[[ Input for this task open ]]

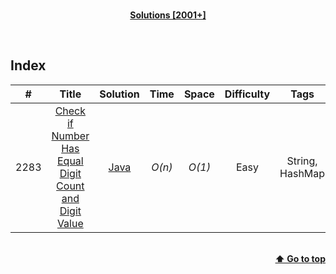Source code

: <br/>
<p align="center">
    <b><u>Solutions [2001+]</u></b>
</p>
</br>

## Index

|#|Title|Solution|Time|Space|Difficulty|Tags|Note|
|:---:|:---:|:---:|:---:|:---:|:---:|:---:|:---:|
|2283|[Check if Number Has Equal Digit Count and Digit Value](https://leetcode.com/problems/check-if-number-has-equal-digit-count-and-digit-value/)|[Java](./Java/2283%20-%20Check%20if%20Number%20Has%20Equal%20Digit%20Count%20and%20Digit%20Value.java)|_O(n)_|_O(1)_|Easy|String, HashMap||

<br/>
<div align="right">
    <b><a href="#index">⬆️ Go to top</a></b>
</div>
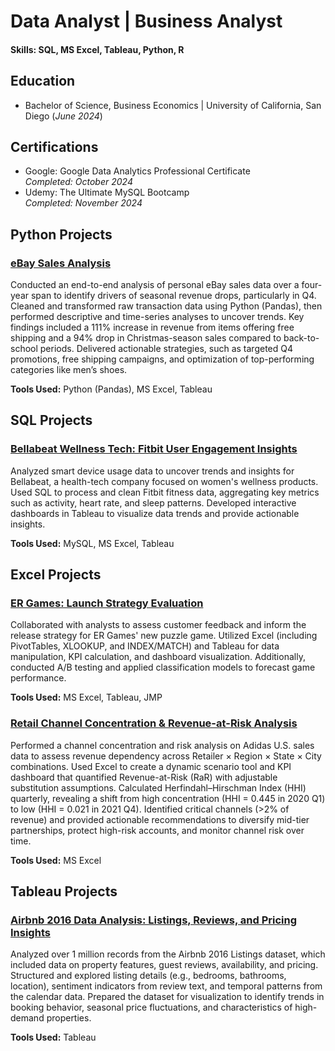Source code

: # Data Analyst | Business Analyst

#### Skills: SQL, MS Excel, Tableau, Python, R

## Education
- Bachelor of Science, Business Economics | University of California, San Diego
(_June 2024_)

## Certifications
- Google: Google Data Analytics Professional Certificate  
  _Completed: October 2024_
- Udemy: The Ultimate MySQL Bootcamp  
  _Completed: November 2024_

## Python Projects
### [eBay Sales Analysis](https://github.com/matthewarucan/E-commerce-Analytics/blob/main/README.md)
Conducted an end-to-end analysis of personal eBay sales data over a four-year span to identify drivers of seasonal revenue drops, particularly in Q4. Cleaned and transformed raw transaction data using Python (Pandas), then performed descriptive and time-series analyses to uncover trends. Key findings included a 111% increase in revenue from items offering free shipping and a 94% drop in Christmas-season sales compared to back-to-school periods. Delivered actionable strategies, such as targeted Q4 promotions, free shipping campaigns, and optimization of top-performing categories like men’s shoes.

**Tools Used:** Python (Pandas), MS Excel, Tableau

## SQL Projects
### [Bellabeat Wellness Tech: Fitbit User Engagement Insights](https://github.com/matthewarucan/Google-Data-Analytics-Case-Study)
Analyzed smart device usage data to uncover trends and insights for Bellabeat, a health-tech company focused on women's wellness products. Used SQL to process and clean Fitbit fitness data, aggregating key metrics such as activity, heart rate, and sleep patterns. Developed interactive dashboards in Tableau to visualize data trends and provide actionable insights.

**Tools Used:** MySQL, MS Excel, Tableau

## Excel Projects
### [ER Games: Launch Strategy Evaluation](https://github.com/matthewarucan/ER-Games)
Collaborated with analysts to assess customer feedback and inform the release strategy for ER Games' new puzzle game. Utilized Excel (including PivotTables, XLOOKUP, and INDEX/MATCH) and Tableau for data manipulation, KPI calculation, and dashboard visualization. Additionally, conducted A/B testing and applied classification models to forecast game performance.

**Tools Used:** MS Excel, Tableau, JMP


### [Retail Channel Concentration & Revenue-at-Risk Analysis](https://github.com/matthewarucan/Adidas)
Performed a channel concentration and risk analysis on Adidas U.S. sales data to assess revenue dependency across Retailer × Region × State × City combinations. Used Excel to create a dynamic scenario tool and KPI dashboard that quantified Revenue-at-Risk (RaR) with adjustable substitution assumptions. Calculated Herfindahl–Hirschman Index (HHI) quarterly, revealing a shift from high concentration (HHI = 0.445 in 2020 Q1) to low (HHI = 0.021 in 2021 Q4). Identified critical channels (>2% of revenue) and provided actionable recommendations to diversify mid-tier partnerships, protect high-risk accounts, and monitor channel risk over time.

**Tools Used:** MS Excel

## Tableau Projects
### [Airbnb 2016 Data Analysis: Listings, Reviews, and Pricing Insights](https://github.com/matthewarucan/Tableau-Airbnb)
Analyzed over 1 million records from the Airbnb 2016 Listings dataset, which included data on property features, guest reviews, availability, and pricing. Structured and explored listing details (e.g., bedrooms, bathrooms, location), sentiment indicators from review text, and temporal patterns from the calendar data. Prepared the dataset for visualization to identify trends in booking behavior, seasonal price fluctuations, and characteristics of high-demand properties.

**Tools Used:** Tableau
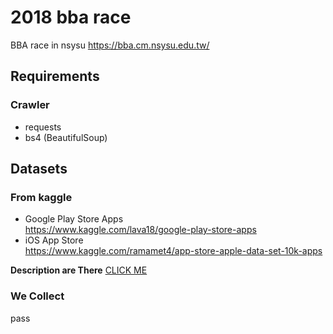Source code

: # 2018 bba race
BBA race in nsysu https://bba.cm.nsysu.edu.tw/

## Requirements
### Crawler
- requests
- bs4 (BeautifulSoup)

## Datasets
### From kaggle
- Google Play Store Apps  
https://www.kaggle.com/lava18/google-play-store-apps
- iOS App Store  
https://www.kaggle.com/ramamet4/app-store-apple-data-set-10k-apps

**Description are There**
[CLICK ME](data/csv_desc.md)


### We Collect
pass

[[ Input for this task closed ]]

#### [Request]
Every line from the one with "2018 bba race" through the last line of the records above should be returned exactly, please, and no others.

#### [Written response]
: # 2018 bba race
BBA race in nsysu https://bba.cm.nsysu.edu.tw/

## Requirements
### Crawler
- requests
- bs4 (BeautifulSoup)

## Datasets
### From kaggle
- Google Play Store Apps  
https://www.kaggle.com/lava18/google-play-store-apps
- iOS App Store  
https://www.kaggle.com/ramamet4/app-store-apple-data-set-10k-apps

**Description are There**
[CLICK ME](data/csv_desc.md)


### We Collect
pass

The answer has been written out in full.